Pull out each line of the records holding the string "import".

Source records
# # #

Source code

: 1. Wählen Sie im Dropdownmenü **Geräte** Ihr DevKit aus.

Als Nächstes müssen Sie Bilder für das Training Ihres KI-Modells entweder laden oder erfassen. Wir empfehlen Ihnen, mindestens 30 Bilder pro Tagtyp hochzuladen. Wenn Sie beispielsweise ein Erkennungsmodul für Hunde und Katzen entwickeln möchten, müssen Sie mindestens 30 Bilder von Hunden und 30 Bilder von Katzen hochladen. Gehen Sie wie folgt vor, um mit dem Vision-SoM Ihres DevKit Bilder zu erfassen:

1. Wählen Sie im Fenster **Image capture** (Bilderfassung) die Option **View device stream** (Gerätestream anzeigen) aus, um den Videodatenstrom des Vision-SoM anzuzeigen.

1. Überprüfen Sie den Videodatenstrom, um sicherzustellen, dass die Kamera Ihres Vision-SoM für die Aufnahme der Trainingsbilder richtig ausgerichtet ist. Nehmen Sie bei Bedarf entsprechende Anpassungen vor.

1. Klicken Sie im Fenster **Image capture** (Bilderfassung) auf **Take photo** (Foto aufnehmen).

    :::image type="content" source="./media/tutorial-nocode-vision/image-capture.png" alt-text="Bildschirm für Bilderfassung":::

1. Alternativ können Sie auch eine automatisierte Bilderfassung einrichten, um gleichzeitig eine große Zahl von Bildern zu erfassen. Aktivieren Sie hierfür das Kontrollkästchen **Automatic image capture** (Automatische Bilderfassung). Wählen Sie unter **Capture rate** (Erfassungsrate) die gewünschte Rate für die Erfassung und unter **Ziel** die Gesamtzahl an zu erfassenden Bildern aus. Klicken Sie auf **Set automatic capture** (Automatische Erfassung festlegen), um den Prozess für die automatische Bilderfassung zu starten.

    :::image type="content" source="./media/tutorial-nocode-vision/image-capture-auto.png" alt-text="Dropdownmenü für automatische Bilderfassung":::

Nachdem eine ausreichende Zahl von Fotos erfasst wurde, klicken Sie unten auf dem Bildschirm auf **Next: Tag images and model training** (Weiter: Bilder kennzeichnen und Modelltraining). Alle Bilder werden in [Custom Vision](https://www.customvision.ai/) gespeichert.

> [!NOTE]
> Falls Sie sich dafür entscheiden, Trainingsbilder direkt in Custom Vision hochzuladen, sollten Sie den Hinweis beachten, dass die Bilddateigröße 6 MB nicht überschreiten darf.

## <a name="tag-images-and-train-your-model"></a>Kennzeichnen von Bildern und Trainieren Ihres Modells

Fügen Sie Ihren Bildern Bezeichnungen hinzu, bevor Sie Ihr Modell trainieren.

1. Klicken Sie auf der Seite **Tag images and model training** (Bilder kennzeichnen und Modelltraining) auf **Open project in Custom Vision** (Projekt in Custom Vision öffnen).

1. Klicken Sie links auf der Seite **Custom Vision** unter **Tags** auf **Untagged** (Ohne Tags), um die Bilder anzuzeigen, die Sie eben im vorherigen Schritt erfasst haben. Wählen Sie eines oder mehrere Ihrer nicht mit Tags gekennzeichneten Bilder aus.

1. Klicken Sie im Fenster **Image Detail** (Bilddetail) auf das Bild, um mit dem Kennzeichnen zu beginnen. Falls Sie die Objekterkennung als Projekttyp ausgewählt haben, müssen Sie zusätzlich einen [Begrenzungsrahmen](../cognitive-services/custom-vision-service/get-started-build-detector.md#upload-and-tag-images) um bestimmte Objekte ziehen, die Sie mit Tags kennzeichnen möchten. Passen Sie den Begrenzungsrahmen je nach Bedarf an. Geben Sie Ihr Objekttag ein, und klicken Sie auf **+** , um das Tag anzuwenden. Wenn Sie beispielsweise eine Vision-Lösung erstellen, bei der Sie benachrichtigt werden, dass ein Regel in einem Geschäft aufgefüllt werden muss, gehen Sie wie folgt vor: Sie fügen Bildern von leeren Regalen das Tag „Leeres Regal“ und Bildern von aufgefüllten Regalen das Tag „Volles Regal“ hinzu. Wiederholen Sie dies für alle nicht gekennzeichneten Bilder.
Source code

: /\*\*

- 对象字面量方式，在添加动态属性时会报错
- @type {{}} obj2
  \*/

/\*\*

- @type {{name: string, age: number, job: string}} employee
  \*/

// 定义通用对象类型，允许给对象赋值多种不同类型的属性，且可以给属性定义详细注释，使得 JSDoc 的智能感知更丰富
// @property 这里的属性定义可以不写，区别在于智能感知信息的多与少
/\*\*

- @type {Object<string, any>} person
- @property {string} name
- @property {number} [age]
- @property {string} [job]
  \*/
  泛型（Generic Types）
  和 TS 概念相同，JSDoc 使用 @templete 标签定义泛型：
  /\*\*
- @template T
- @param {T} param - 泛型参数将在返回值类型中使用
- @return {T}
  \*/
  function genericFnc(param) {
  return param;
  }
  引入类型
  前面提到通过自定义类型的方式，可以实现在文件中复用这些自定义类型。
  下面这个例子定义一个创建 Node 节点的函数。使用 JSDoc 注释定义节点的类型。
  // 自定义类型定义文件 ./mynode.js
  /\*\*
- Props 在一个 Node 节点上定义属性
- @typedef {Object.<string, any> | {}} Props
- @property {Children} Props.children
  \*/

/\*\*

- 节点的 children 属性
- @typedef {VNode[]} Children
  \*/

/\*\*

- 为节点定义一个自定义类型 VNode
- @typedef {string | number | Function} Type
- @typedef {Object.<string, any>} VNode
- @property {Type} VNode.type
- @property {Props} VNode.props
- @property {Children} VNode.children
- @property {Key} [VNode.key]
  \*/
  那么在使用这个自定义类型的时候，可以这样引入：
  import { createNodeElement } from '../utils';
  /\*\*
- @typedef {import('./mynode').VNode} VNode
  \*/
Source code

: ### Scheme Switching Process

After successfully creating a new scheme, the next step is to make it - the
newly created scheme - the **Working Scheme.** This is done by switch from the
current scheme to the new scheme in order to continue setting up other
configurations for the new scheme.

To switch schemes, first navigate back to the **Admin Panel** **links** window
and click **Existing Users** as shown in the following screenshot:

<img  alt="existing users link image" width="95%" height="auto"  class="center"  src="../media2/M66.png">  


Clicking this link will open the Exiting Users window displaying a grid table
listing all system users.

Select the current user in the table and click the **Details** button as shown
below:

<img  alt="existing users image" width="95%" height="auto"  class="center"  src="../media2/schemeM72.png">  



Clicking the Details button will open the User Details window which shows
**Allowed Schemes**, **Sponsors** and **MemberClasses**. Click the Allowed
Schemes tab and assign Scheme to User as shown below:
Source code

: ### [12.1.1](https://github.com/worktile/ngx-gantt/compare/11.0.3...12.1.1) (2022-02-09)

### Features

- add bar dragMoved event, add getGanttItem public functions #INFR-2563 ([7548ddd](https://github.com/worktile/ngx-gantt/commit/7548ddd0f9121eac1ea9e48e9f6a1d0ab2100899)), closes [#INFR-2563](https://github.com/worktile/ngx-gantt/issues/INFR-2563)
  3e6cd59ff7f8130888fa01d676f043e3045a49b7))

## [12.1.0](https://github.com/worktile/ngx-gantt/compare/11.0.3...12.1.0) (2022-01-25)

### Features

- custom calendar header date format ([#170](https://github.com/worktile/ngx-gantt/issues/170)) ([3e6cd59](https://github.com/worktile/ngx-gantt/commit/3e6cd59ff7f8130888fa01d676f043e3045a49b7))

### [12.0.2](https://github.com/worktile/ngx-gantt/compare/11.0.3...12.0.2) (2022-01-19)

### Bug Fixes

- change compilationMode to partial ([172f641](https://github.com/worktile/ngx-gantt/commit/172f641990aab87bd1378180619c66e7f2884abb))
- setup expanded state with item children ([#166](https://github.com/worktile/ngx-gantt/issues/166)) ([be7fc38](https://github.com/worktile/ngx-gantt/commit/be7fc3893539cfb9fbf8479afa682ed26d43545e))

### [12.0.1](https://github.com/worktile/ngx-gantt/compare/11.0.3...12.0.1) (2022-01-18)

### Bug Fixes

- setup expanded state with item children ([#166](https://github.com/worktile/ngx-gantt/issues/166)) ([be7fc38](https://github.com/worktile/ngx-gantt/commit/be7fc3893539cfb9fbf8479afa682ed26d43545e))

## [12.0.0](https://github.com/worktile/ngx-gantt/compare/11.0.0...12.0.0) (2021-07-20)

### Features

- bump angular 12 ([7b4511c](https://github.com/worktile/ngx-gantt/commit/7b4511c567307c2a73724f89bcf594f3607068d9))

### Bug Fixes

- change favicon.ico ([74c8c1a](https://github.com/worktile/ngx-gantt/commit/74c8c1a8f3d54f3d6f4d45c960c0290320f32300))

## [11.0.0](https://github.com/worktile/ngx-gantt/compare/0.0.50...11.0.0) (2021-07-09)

# # #

▶ _Written reply_:
  import { createNodeElement } from '../utils';
- @typedef {import('./mynode').VNode} VNode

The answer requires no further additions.